Email Privacy Act Reintroduced In Congress

Legislation requiring government agencies to obtain a warrant before accessing someone’s email records has been reintroduced to Congress this week for the third consecutive legislative term.

The Email Privacy Act seeks to fix a loophole in the Electronic Communications Privacy Act (ECPA), a 1986 bill that enables law enforcement officials to access any type of electronic communication (emails, Facebook messages, Dropbox files, etc.) without a warrant as long as it was over 180 days old. The ECPA, now thirty years old, is notably technologically outdated, as it was passed before the advent of the cloud when companies rarely kept electronic records that were over six-months old. 

The bill has widespread bipartisan support and is led by sponsors from both political parties. Representatives Kevin Yoder, a Republican from Kansas, and Jared Polis, a Democrat from Colorado, introduced the bill again on Monday.

The bill is also a favorite of technology industry groups and activist organizations.

“It’s time for Congress to put an end to a glaring loophole in privacy law,” writes Kate Tummarello, a member of the Electronic Frontier Foundation’s (EFF) Activism Team, in a blog post on the organization’s website. “Thanks to the wording in a more than 30-year-old law, the papers in your desk are better protected than the emails in your inbox.”

Federal agencies, on the other hand, have voiced their disapproval of the legislation and have pushed for the continued right to access electronic communication without the need for a warrant.

The bill originally failed in the 113th Congress (2013-2014) and never made it out of the House Judiciary Subcommittee on Crime, Terrorism, Homeland Security and Investigations. The bill was reintroduced in the 114th Congress (2015-2016) and eventually garnered more co-sponsors than any other bill that year. It unanimously passed the House Judiciary Subcommittee and then, again unanimously, passed the House in April, 2016.

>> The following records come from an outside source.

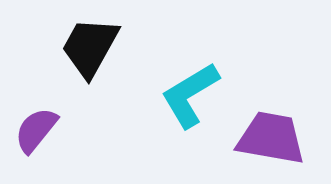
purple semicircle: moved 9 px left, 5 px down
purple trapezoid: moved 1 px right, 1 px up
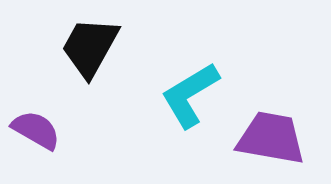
purple semicircle: rotated 81 degrees clockwise
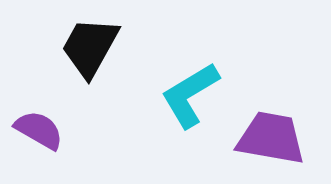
purple semicircle: moved 3 px right
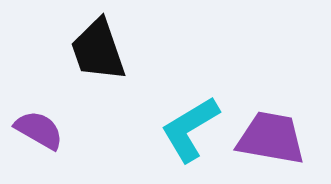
black trapezoid: moved 8 px right, 3 px down; rotated 48 degrees counterclockwise
cyan L-shape: moved 34 px down
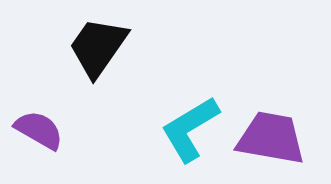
black trapezoid: moved 3 px up; rotated 54 degrees clockwise
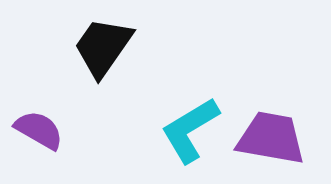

The legislation lingered in the Senate that year, however, and never passed the Senate Judiciary Committee. The lead co-sponsors of the Senate legislation -- Senators Patrick Leahy, a Democrat from Vermont, and Mike Lee, a Republican from Utah -- eventually withdrew the bill from consideration after a number of amendments suggested by their Senate colleagues weakened the original intention of the bill.

Senator John Cornyn, a Republican from Texas, proposed an amendment that would allow the FBI to obtain email records without a warrant in terrorism or intelligence-related cases. Senator Jeff Sessions, a Republican from Alabama and the President-elect’s choice as the new Attorney General, suggested an amendment that would exempt federal agents from obtaining a warrant if the government says an emergency situation exists. 

Congress will likely need to act quickly if they would like the bill to pass in its current form, especially considering the president-elect’s strong stance against Apple during the company’s email encryption case last year.